== Exercise requirements ==
Beneath this line are the data; copy exactly the part of them that opens with the line containing "663 1162 4504" and closes with the line containing "518 560 27703", and only that part.

[Scene geometry reasoning data]
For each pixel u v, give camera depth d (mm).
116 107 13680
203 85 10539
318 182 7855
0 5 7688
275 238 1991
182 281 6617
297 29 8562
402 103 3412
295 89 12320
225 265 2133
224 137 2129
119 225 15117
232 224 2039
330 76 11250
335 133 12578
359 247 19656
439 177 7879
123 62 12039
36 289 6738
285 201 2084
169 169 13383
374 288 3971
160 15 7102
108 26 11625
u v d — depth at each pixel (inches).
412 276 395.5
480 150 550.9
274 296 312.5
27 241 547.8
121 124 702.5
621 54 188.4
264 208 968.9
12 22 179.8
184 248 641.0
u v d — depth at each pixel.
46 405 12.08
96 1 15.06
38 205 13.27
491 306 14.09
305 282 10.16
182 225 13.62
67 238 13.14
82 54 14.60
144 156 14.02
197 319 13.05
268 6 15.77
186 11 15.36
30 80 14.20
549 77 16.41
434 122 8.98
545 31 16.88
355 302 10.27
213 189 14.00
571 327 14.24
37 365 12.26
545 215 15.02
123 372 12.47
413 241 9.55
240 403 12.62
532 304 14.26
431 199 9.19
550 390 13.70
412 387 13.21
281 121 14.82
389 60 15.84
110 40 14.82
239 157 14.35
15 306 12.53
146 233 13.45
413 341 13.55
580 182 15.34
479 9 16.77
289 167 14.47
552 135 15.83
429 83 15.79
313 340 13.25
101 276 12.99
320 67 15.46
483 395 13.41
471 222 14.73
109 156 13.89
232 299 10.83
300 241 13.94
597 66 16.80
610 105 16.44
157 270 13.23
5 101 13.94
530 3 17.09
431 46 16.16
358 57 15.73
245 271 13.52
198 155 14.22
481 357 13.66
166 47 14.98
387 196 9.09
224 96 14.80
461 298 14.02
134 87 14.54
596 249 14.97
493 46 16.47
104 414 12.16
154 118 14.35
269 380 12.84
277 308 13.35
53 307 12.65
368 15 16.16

* * *

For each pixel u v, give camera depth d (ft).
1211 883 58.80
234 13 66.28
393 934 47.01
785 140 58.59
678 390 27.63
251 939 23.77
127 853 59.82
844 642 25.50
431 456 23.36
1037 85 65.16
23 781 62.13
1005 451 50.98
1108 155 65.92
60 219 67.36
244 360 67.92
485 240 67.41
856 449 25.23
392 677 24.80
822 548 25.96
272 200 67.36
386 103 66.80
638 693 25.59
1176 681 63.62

...

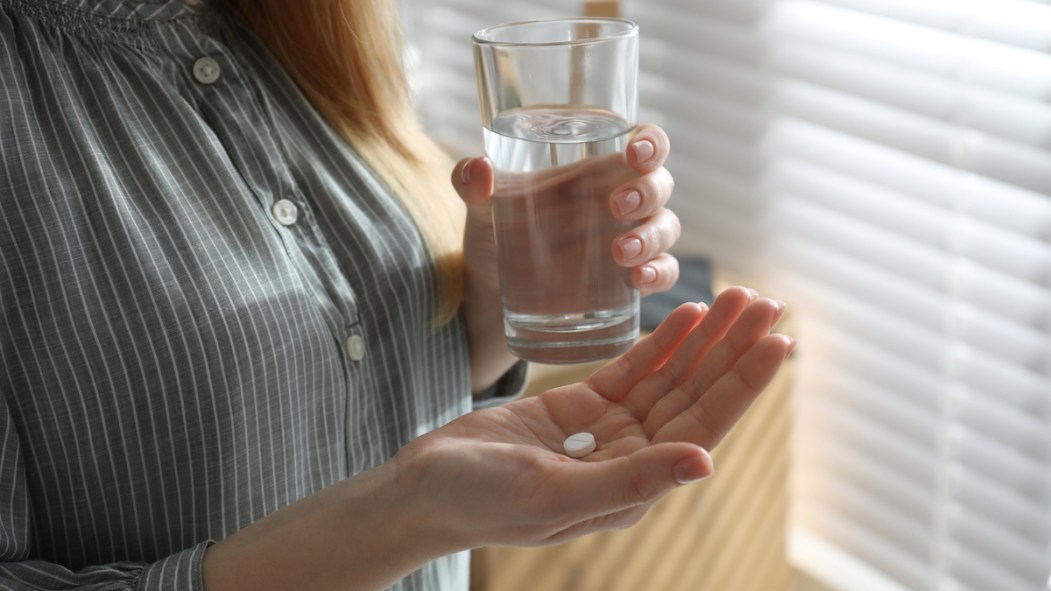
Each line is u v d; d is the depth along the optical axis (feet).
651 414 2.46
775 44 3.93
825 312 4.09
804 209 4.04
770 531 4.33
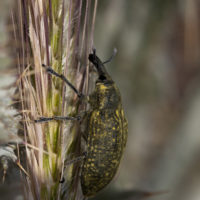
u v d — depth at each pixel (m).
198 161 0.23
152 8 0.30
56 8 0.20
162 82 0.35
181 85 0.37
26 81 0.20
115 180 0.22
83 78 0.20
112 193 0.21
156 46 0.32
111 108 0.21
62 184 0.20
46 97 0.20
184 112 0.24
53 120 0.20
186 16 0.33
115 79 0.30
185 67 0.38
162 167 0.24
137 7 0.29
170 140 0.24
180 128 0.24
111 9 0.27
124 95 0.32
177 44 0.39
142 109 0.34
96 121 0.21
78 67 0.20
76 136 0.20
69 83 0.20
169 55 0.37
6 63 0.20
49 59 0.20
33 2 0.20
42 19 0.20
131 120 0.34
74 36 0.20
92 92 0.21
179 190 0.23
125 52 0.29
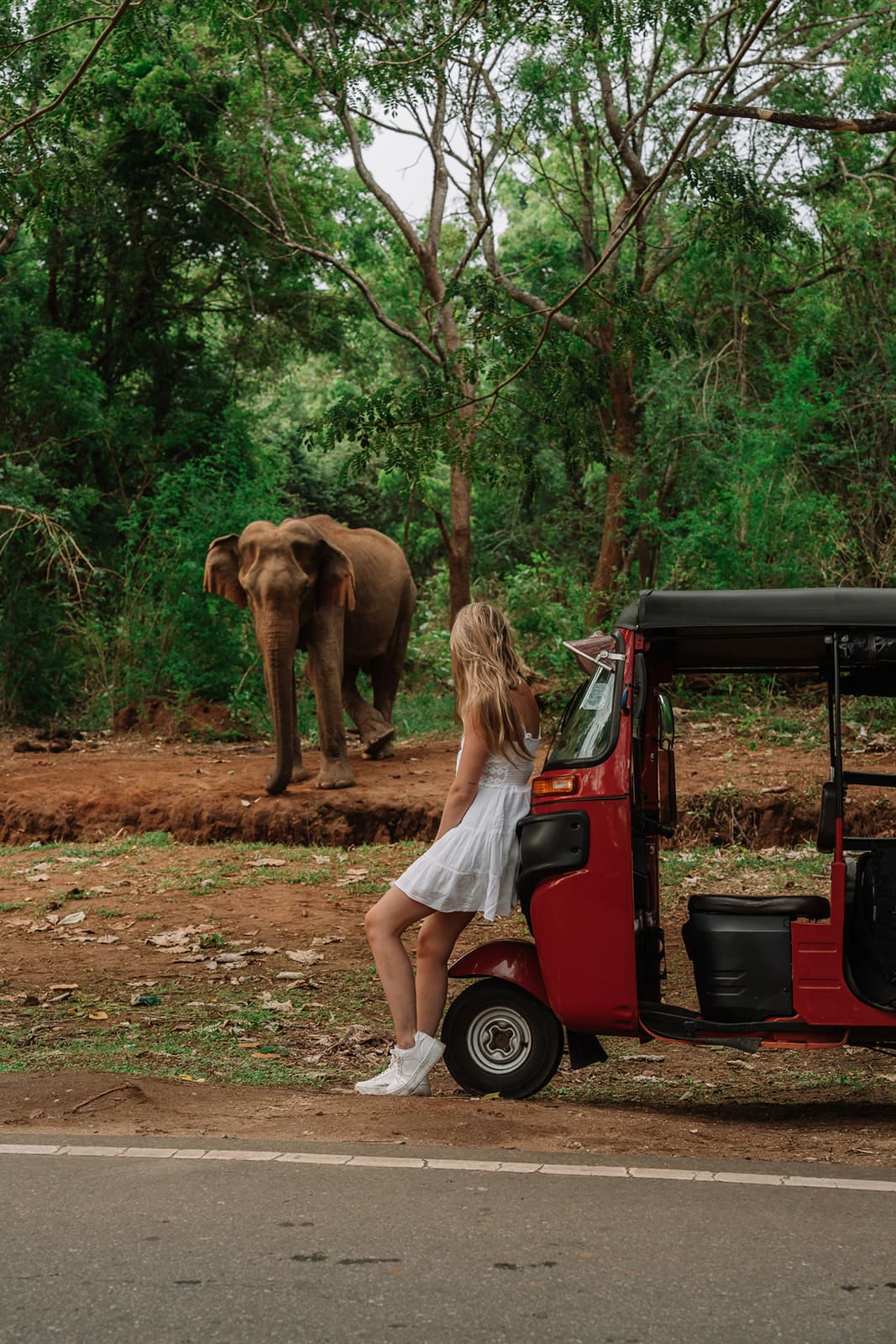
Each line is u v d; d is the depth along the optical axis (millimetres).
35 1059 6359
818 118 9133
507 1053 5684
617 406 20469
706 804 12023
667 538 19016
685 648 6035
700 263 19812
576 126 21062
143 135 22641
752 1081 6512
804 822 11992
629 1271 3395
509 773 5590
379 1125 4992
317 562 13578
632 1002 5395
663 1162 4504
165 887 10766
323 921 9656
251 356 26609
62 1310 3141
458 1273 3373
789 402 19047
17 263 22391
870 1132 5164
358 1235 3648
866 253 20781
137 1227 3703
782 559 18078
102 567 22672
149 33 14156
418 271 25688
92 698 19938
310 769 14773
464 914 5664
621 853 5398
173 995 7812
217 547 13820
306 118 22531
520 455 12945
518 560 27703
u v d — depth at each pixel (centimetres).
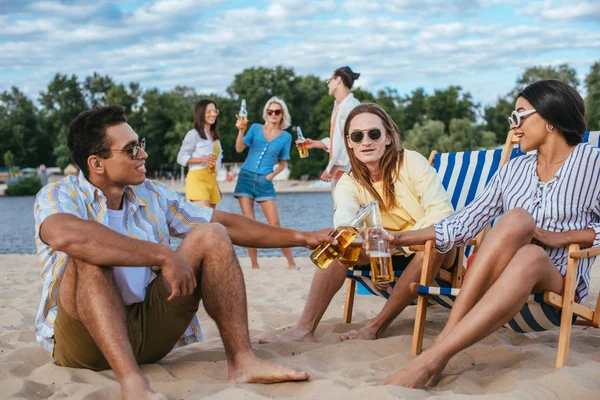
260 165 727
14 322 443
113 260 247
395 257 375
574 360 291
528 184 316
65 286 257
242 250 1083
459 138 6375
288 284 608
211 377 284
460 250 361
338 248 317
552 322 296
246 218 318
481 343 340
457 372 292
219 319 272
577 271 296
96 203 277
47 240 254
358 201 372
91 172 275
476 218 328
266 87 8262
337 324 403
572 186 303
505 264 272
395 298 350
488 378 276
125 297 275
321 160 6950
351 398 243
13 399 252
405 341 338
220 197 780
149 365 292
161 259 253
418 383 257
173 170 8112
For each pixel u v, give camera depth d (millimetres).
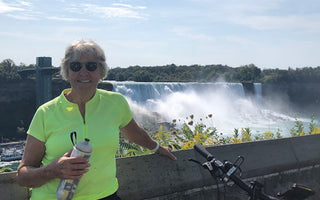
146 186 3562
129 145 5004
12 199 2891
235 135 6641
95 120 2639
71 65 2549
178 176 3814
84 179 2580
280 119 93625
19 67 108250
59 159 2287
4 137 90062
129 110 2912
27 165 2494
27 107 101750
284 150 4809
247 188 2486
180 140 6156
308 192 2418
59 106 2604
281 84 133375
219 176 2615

== Written answer ==
663 1162 4504
165 887 10766
323 921 9656
251 356 26609
62 1310 3141
458 1273 3373
789 402 19047
17 263 22391
870 1132 5164
358 1235 3648
866 253 20781
137 1227 3703
782 559 18078
102 567 22672
149 33 14156
418 271 25688
92 698 19938
310 769 14773
464 914 5664
621 853 5398
173 995 7812
217 547 13820
306 118 22531
520 455 12945
518 560 27703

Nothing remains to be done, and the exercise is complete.